» Set tasks:
a) Read the personal blog post and decide whether each statement agrees with it: (i) the writer went to a Pinball meet last weekend; (ii) in the Little Beirut series, Penny is a hare; (iii) the writer served in the Navy as a carrier pilot. Answer yes or no for each, quoting the deciding words from the blog post.
b) Write the next part of the personal blog post, picking up right after its final sentence.

» Document:
++++++++++++++++++++

20250607R1400
3 months ago
Still Here
I've taken a seat back in the Peanut Gallery again and have just been reading, chatting in the Telegrams and Discords I belong to, and am thinking about life and what I'm doing Now.
The weekend weather has been rainy recently and that makes my Old Doggo Bones hurt. I have had to sit up in the middle of the night a few times this week.
After padding around the apartment and having a cup of tea or Miso soup and watching a little TV, I would go back to bed and to push myself to work with under four hours of sleep.
Less Active
I passed on a Pinball meet last weekend as I wasn't up to it after my sleepless work week days, and this weekend is going to rain off and on. I got up near noon today try after trying to "catch up" on my sleep -- after being up for a couple of hours in the middle of the night -- and took a quick trip to the market. That's enough for now.
Lost in Reading
I did some reading last night during my sleepless hours: I re-read The Little Beirut series by Miles Larson -- about a narcissistic newscaster Tanuki at the apex of his career in Oregon and the people in his orbit: director Black Bear Nicola, camera fur Racoon Billy, and off again, on again lover, a hare named Penny.
This was one of the first furry novels I found and Miles is a good artist. We had some discussions about how anthros adapt to human based tech (automobiles, computer, cameras) and deal with anthro specific issues (special fur traps for showers to prevent clogs, shedding and the issues of fur care [grooming, but having to mind phrasing for clarification]). Even details about how the anti-hero Walther's tail goes numb if he sits on it the wrong way.
Furry World Parameters
The above story and things like BNA and Zootopia (as well as Hanna Barbera cartoons) set my world view of furries and where Charlie would live and work: just a world with a range of sentient species, doing normal 20th century things. I can even regress to an earlier time and I have explored a 19th Century agrarian / seafaring life thanks to the influence of Vixyy Fox and Scanectity 's Valley.
IRL, I had worked towards a life in the Navy, and fantasized about being a carrier pilot; sadly my body kept me out of service, but I am still enamored with the romance of propeller driven aircraft and ships from the age of sail.
Don Knott's "The Incredible Mr. Limpet" about a man turned talking fish was an early story that influenced me. This fit in with my Dad's WW2 Pacific service in the rear area and all the SNAFUs and FUBARs that he related -- Yes Commander Binghamton, they did drain alcohol off the torps for "Jungle Juice" and coconut tops and grass skirts were broken out soon after -- could have come from a McHale's Navy episode.

++++++++++++++++++++

» Dataset section:
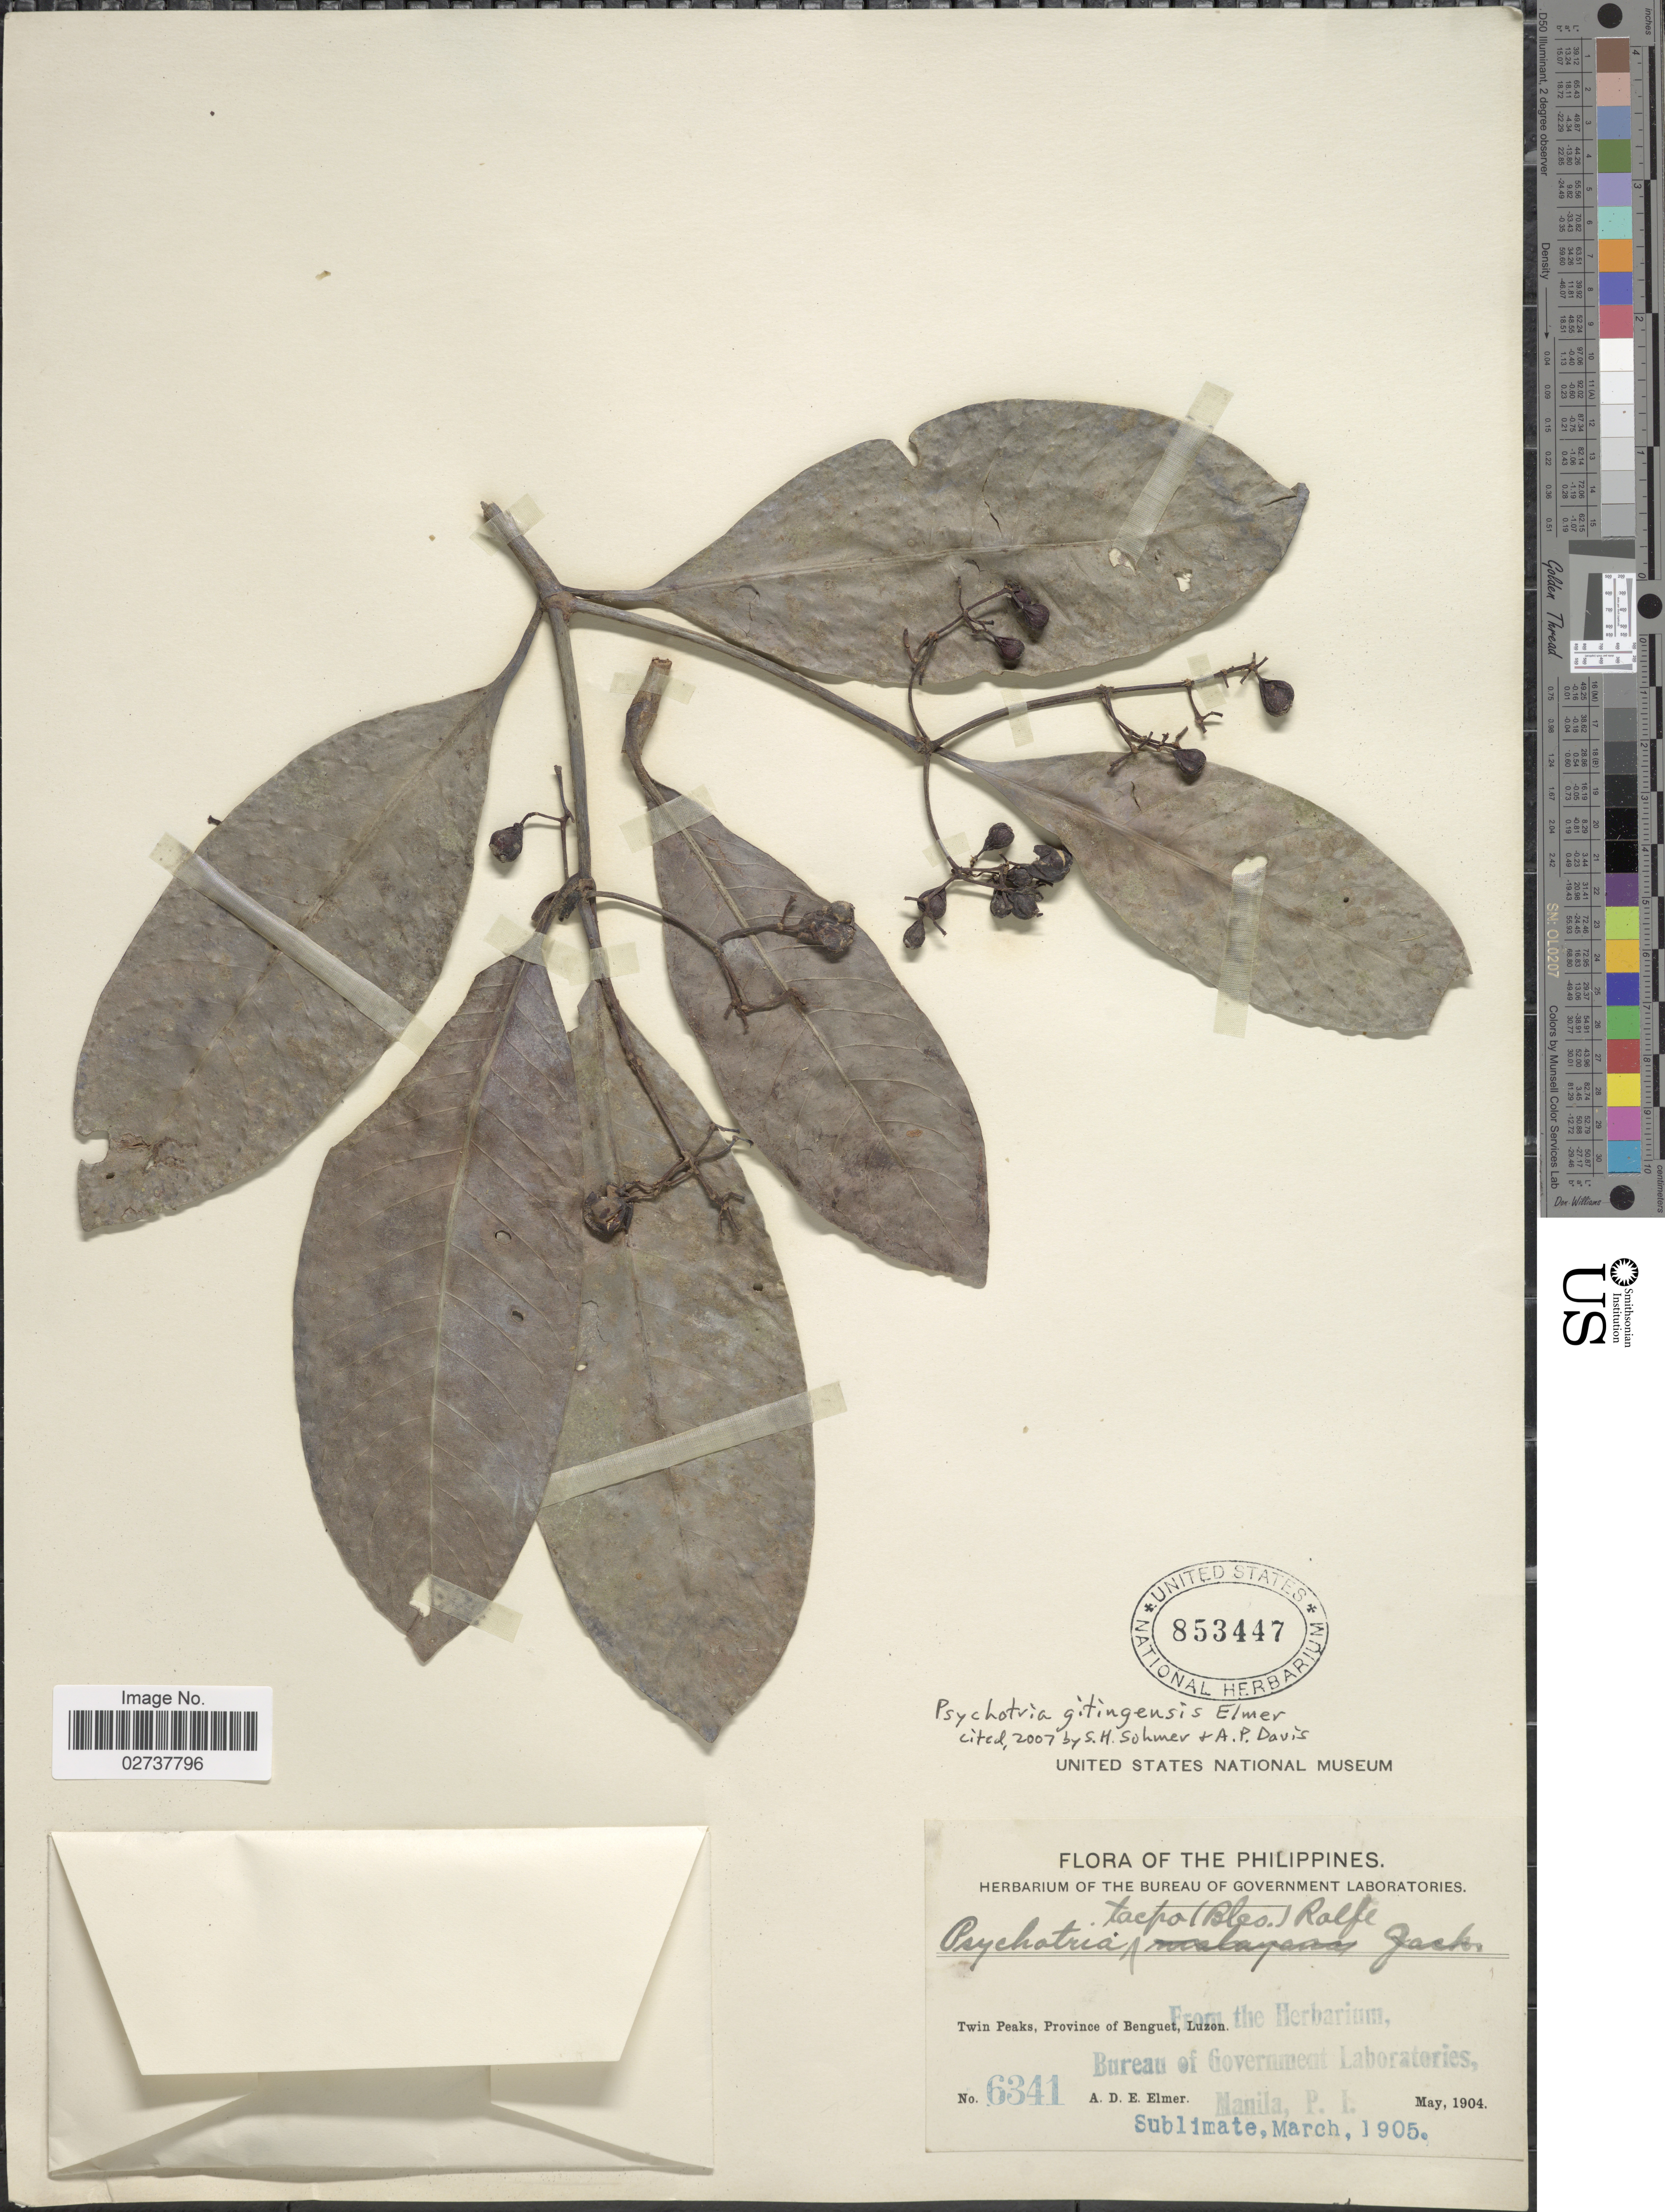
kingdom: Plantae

++++++++++++++++++++

» Answers to the exercise:
a)
(i) No: "I passed on a Pinball meet last weekend as I wasn't up to it after my sleepless work week days"
(ii) Yes: "off again, on again lover, a hare named Penny"
(iii) No: "sadly my body kept me out of service"

b)
Little Charlie Wants to Fly
Before and after WW2, my uncle and father built flying models (Bananna Oil!). A family treasure was a control-line F-6-F Hellcat my uncle built; said uncle died early and his plane was the measuring stick of every model aircraft I ever built.
The Blue Max came out in 1966 -- about the rise of a WW1 German pilot, and I recall being fascinated with the dogfights of those fabric covered machines (I had started constructing tissue covered wings about that time) and 1968 was the 50th anniversary of the end of the Great war, and around that time, I found out about Snoopy and the Red Barron.
Snoopy and the Red Barron (Charles M. Schultz) ignited my love of romanticized WW1 aircraft. I built many Guillow's WW1 aircraft including the Sopwith Camel and a Fokker D-8, but never a DR-1 (the tri-plane).
I did play the grooves off the Royal Guardsmen's single "Snoopy vs. the Red Baron" and then "Snoopy's Christmas," and watched the Peanuts cartoons broadcast on TV featuring Snoopy pretending to be a WW1 Combat Ace on the top of his dog house -- first in "A Boy Named Charlie Brown."
Building flying models and a few hops in civilian aircraft at air shows were as far as I ever got with aviation.
My focus shifted and I looked for a way of earning a living, and computers became a part of the tools of my trade. I then found PC gaming in the late 1980s and early 1990s. I got to Fly in an X-1 and be chewed out by Chuck Yeager when I augered in and flew WW2 missons when Lucas Film software released air combat sims: Battle of Britian, Battlehawks 1942, and Secret Weapons for the 50th anniversaries of events from the Second world war. I was finally able to get chairborn.
Finally, VR in 2020 put me into a virtual cockpit and I could grab the joy stick and throttle and twist and turn, get a small taste of aerobatics and dog fighting -- without the g-forces and danger.
Old Soldiers and Furs...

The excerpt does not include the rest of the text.